One of the basic components of ER model is entity. An entity is any distinguishable object about which information is stored. These objects can be person, place, thing, event or a concept. Entities contain descriptive information. Each entity is distinct.
An entity may be physical or abstract. A person, a book, car, house, employee etc. are all physical entities whereas a company, job, or a university course, are abstract entities.

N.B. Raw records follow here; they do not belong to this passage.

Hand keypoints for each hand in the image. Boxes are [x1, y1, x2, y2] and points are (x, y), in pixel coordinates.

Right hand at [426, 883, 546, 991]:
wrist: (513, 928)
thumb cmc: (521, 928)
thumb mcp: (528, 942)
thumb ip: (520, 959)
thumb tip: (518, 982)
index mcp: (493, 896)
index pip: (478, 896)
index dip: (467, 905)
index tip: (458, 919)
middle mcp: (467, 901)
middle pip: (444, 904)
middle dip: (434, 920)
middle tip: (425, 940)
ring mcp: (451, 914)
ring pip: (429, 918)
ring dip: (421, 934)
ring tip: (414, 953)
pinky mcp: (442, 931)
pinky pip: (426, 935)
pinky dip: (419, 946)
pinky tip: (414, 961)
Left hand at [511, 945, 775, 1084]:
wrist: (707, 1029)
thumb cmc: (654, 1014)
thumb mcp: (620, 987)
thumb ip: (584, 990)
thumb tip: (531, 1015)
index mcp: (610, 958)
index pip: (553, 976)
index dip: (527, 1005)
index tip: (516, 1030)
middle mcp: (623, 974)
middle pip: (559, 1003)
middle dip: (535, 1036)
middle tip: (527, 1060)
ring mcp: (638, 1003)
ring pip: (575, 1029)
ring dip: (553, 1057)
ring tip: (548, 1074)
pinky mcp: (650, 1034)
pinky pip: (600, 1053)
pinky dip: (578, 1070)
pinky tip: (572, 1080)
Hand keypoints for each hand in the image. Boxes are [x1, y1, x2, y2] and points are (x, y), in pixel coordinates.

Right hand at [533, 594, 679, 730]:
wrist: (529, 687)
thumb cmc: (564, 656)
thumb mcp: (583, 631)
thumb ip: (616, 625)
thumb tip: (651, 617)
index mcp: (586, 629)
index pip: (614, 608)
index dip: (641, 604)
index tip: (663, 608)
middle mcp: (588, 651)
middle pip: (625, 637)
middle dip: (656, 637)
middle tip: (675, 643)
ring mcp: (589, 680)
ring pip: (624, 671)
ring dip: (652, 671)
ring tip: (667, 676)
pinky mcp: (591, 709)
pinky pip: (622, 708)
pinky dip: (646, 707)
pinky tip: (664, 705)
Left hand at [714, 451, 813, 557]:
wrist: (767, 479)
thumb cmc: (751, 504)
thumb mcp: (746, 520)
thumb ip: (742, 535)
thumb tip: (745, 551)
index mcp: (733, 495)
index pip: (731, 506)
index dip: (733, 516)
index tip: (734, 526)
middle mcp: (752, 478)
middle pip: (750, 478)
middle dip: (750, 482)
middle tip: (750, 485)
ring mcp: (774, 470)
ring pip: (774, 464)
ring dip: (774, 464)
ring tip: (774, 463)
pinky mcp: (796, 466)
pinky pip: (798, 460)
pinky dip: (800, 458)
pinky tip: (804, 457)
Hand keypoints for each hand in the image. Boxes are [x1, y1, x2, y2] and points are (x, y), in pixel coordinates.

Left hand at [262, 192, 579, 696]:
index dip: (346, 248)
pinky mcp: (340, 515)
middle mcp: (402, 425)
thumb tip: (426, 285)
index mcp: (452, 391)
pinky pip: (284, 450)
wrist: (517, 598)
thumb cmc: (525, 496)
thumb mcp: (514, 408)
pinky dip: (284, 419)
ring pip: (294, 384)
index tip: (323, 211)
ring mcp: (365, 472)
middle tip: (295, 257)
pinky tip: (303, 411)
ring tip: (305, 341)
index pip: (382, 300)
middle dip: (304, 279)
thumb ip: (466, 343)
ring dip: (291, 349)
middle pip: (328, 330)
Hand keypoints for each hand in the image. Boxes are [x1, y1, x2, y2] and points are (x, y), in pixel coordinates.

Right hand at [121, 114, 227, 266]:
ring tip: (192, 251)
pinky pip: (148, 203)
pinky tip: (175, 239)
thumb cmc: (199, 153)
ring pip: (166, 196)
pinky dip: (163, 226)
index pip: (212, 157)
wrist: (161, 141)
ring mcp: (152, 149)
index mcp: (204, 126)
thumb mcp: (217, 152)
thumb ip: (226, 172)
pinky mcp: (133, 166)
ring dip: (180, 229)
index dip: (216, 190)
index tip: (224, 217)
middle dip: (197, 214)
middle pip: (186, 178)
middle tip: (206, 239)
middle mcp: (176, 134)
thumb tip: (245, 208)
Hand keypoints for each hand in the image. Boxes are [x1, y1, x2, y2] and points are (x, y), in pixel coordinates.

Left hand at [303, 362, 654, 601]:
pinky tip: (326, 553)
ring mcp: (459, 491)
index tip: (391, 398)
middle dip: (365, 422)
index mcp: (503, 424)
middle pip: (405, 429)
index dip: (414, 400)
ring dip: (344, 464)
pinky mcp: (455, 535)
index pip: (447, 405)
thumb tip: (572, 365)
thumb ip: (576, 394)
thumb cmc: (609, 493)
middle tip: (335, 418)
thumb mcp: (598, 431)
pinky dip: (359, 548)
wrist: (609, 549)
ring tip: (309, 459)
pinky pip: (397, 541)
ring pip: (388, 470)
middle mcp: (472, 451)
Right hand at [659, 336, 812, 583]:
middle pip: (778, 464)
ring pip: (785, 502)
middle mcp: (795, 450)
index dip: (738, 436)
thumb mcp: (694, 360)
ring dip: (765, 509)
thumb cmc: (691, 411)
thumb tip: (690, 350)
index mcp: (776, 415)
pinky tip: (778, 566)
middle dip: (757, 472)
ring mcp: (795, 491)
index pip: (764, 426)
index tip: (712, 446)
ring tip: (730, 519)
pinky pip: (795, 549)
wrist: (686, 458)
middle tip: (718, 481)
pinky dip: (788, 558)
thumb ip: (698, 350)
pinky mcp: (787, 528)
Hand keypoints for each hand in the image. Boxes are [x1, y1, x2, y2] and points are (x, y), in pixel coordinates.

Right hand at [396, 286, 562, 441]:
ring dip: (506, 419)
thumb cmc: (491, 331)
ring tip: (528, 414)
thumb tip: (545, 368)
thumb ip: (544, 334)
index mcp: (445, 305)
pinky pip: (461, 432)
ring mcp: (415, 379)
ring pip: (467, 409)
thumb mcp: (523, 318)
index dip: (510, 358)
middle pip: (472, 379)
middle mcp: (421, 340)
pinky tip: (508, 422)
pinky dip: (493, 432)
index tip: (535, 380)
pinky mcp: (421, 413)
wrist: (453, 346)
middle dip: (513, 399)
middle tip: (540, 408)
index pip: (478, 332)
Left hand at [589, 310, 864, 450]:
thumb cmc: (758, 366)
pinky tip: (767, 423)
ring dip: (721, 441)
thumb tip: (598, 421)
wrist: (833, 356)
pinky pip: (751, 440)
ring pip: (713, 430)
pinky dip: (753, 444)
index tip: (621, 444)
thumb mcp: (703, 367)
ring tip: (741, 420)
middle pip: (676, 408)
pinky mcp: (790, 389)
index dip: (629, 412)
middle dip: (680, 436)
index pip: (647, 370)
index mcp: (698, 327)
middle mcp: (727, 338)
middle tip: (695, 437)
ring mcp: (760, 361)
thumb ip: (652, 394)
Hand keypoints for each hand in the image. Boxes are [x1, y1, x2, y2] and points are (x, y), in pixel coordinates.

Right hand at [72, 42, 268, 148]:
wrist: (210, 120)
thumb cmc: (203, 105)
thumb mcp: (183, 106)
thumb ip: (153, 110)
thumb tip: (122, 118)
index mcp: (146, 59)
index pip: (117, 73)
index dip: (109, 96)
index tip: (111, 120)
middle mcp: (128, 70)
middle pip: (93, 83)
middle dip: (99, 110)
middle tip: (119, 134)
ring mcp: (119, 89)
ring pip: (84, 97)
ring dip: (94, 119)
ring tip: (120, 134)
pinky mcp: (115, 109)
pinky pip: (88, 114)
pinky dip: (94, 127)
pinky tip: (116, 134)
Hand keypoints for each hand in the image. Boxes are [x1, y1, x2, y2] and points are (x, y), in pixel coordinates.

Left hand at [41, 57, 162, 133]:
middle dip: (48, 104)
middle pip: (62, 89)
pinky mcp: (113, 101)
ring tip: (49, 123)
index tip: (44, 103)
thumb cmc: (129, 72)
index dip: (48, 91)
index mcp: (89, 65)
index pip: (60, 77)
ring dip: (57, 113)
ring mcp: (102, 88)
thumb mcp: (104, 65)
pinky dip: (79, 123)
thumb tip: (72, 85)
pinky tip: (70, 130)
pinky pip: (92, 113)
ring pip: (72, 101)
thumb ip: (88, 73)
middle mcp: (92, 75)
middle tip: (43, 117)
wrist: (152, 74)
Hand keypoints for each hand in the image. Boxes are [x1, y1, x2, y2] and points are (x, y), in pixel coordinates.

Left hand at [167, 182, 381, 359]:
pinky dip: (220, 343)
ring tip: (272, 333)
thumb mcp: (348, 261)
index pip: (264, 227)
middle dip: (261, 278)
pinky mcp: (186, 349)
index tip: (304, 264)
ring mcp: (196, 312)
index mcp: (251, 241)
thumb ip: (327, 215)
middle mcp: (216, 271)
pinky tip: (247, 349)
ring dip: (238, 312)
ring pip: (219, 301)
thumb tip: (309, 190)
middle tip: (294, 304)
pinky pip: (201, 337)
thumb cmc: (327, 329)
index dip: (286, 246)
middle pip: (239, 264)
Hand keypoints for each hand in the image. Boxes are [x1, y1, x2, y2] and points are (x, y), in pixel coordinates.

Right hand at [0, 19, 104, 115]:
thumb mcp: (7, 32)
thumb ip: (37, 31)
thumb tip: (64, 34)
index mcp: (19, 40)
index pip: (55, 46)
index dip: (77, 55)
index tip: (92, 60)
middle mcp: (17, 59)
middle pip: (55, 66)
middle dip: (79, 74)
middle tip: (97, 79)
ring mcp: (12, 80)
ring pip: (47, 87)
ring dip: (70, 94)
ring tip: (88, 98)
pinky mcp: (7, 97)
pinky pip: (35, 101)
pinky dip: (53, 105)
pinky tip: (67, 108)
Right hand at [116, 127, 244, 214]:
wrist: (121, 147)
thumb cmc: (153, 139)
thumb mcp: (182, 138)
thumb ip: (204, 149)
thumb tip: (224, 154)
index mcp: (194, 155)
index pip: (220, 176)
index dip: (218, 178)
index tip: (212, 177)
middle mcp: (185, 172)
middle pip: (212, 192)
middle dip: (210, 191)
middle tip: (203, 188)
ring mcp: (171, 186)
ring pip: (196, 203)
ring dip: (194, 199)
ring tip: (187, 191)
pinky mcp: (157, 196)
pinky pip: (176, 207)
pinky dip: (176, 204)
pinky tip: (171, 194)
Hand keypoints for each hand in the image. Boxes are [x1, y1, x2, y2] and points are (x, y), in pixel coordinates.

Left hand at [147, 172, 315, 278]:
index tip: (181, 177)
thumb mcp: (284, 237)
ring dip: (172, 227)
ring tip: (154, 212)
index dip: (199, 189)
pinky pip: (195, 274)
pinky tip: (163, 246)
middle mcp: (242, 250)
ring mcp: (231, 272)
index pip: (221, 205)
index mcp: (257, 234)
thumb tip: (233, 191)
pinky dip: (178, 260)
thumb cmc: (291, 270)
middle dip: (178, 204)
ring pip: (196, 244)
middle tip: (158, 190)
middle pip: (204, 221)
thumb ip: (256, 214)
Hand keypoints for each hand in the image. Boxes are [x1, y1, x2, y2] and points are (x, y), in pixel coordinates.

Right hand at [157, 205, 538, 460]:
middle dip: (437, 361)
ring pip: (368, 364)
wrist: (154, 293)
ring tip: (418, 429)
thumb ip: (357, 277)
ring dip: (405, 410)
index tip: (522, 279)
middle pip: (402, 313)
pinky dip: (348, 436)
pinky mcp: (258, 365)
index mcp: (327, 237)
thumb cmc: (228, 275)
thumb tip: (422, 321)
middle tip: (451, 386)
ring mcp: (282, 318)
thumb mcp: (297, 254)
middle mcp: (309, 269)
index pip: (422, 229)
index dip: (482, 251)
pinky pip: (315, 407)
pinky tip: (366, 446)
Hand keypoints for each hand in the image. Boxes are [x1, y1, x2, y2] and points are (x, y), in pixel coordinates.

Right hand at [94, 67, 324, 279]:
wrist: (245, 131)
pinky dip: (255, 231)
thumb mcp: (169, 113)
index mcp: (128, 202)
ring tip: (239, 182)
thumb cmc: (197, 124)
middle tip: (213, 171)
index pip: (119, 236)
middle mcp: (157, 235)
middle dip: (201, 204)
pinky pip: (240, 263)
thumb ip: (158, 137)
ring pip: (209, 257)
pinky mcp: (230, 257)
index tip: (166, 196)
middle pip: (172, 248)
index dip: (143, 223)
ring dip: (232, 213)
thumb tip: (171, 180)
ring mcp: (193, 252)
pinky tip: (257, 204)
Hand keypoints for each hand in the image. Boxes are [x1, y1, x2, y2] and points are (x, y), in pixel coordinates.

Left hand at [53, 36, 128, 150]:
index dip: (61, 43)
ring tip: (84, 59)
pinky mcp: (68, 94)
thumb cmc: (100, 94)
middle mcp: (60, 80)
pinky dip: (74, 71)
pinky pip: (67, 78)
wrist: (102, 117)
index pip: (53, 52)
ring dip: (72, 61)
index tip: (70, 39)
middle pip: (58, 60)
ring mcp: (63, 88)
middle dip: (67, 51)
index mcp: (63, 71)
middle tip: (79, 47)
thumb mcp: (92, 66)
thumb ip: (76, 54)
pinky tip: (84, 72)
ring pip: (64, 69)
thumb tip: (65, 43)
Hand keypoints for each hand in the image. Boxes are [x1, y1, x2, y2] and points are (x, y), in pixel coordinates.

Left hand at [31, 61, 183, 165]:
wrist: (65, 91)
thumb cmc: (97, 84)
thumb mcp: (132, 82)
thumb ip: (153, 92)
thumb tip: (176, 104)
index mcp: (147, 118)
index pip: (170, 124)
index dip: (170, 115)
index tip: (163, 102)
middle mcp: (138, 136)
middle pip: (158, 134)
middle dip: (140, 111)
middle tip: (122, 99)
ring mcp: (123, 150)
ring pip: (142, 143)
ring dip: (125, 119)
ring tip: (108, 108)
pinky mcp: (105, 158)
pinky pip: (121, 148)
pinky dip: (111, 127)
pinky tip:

Physical and Abstract Entity
Fig 7.6 - Physical and Abstract Entity
Another classification of entities can be independent or dependent (strong or weak) entity.
ntities are classified as independent or dependent (in some methodologies, the terms used are strong and weak, respectively). An independent entity is one, which does not rely on another entity for identification. A dependent entity is one that relies on another entity for identification. An independent entity exists on its own whereas dependent entity exists on the existence of some other entity. For example take an organization scenario. Here department is independent entity. Department manager is a dependent entity. It exists for existing depts. There won't be any department manager for which there is no dept.
Some entity types may not have any key attributes of their own. These are called weak entity types. Entities belonging to a weak entity type are identified by being related to specific entities from another entity type in combination with some of their attribute values. For example, take the license entity. It can't exist unless it is related to a person entity.

Attributes

After you identify an entity, then you describe it in real terms, or through its attributes. Attributes are basically properties of entity. We can use attributes for identifying and expressing entities. For example, Dept entity can have DeptName, DeptId, and DeptManager as its attributes. A car entity can have modelno, brandname, and color as its attributes.
A particular instance of an attribute is a value. For example, "Bhaskar" is one value of the attribute Name. Employee number 8005 uniquely identifies an employee in a company.
The value of one or more attributes can uniquely identify an entity.
Entity and its attributes
Fig 7.7 - Entity and its attributes
In the above figure, employee is the entity. EmpNo, Name, Designation and Department are its attributes.
An entity set may have several attributes. Formally each entity can be described by set of <attribute, data value> pairs.